The bounty at Healthy Harvest Farm will be distributed on a weekly basis from June thru November for the Summer/Fall share and on a biweekly basis from December thru May for the Winter/Spring share. The produce is not pre-boxed so you get to choose the items you like. Every week we offer a wide selection of produce and you get to select 8 items. Early in the season the selection is about 10 items but increases as the summer progresses so that by fall their are often more then 15 items to pick from. For example, a typical week in the summer the choices would look as follows: 1 head lettuce, 1 bag basil, 4 tomatoes, 3 bell peppers, 8 hot peppers, 1 pound green beans, 2 zucchinis, 2 cucumber, 1 bunch chard, 2 globe eggplant, 4 Asian eggplant, 1 watermelon, 1 cantaloupe, 1 bag red beets. From this large list of choices each share gets to select 8. You can even take multiple choices of the same vegetable. This gives the customer the flexibility to customize the share to their taste and allows us to offer a large choice of seasonal produce.

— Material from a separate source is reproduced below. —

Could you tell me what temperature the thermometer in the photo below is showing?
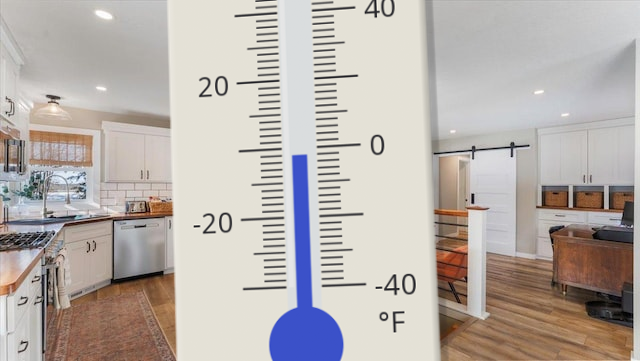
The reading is -2 °F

At times it is necessary to limit certain popular items that we have small quantities of to ensure everyone gets a share. For example strawberries are usually limited to one container per share because they are so popular yet time intensive to grow. The idea is that no matter what time you come to distribution the selection is the same.

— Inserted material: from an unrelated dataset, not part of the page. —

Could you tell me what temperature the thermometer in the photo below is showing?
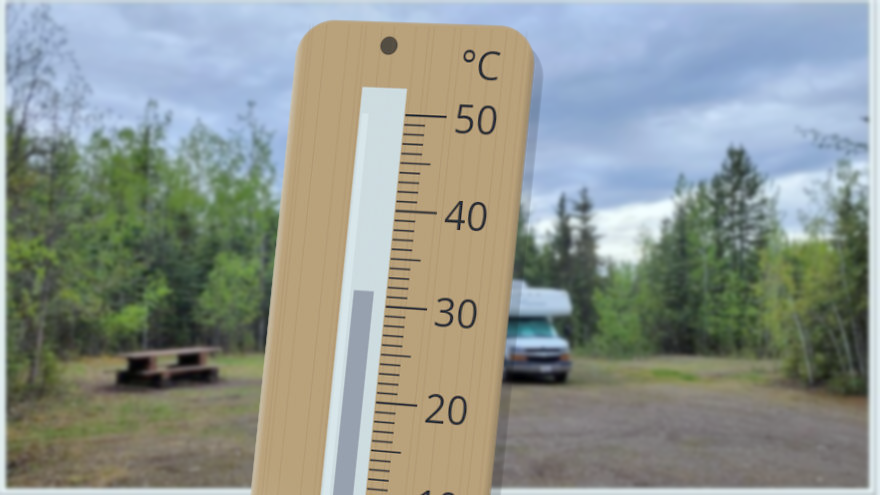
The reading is 31.5 °C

Eating seasonally can take some getting used to. The grocery store offers most items of produce year round. The trade off for that convenience is reduced quality, taste, and nutrient content. The produce you get from our farm is always picked at the height of ripeness giving you exceptional taste and nutrient content. The longer produce spends in transit and storage the more nutrients are lost. At Healthy Harvest you will enjoy field ripened strawberries that are only available in spring, but one bite and you will never buy strawberries in the grocery store again. Experiencing seasonal produce can take some patience. In our area field tomatoes don't really start producing till the end of July or August which is surprising to most people, but the taste of fresh tomatoes more than makes up for the wait.
History of Community Supported Agricultural
Community Supported Agriculture (CSA) got started in the early 1960's in Japan, Germany and Switzerland when people became concerned about the lose of local agriculture. By the 1980's it had reached the United States.
The underlying principle is that community residents decide to support a local farm by paying the farm at the beginning of the season for a share of the harvest. This ensures the farm has the cash flow to operate at the beginning of the season when most of the expenses occur such as seeds, soil amendments, greenhouse supplies, and tractor expenses but most crops are not ready to harvest to replace the cash going out. In return the members share in the bounty and have a tangible connection to the farm.
The really unique thing about joining a CSA is the personal connection you will develop with the farm and people who grow your food. You become part of a community of people who want to eat great tasting nutritious food while ensuring that farmland in their area doesn't become a thing of the past.